取り組む課題
以下の記録の行をすべて、一字一句変えずに書き写す。画像は答えに入れない。

課題の記録
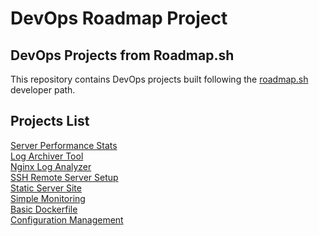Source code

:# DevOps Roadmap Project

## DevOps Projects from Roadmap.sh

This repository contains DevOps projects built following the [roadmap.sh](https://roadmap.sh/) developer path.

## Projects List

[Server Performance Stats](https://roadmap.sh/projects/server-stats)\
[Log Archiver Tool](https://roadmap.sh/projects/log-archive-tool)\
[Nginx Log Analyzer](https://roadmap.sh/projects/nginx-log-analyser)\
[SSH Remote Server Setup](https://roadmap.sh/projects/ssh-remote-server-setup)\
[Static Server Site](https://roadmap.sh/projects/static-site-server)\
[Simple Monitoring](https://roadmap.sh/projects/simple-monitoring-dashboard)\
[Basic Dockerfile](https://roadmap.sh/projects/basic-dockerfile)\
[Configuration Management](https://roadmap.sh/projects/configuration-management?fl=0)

完成した課題
Source code

:# DevOps Roadmap Project

## DevOps Projects from Roadmap.sh

This repository contains DevOps projects built following the [roadmap.sh](https://roadmap.sh/) developer path.

## Projects List

[Server Performance Stats](https://roadmap.sh/projects/server-stats)\
[Log Archiver Tool](https://roadmap.sh/projects/log-archive-tool)\
[Nginx Log Analyzer](https://roadmap.sh/projects/nginx-log-analyser)\
[SSH Remote Server Setup](https://roadmap.sh/projects/ssh-remote-server-setup)\
[Static Server Site](https://roadmap.sh/projects/static-site-server)\
[Simple Monitoring](https://roadmap.sh/projects/simple-monitoring-dashboard)\
[Basic Dockerfile](https://roadmap.sh/projects/basic-dockerfile)\
[Configuration Management](https://roadmap.sh/projects/configuration-management?fl=0)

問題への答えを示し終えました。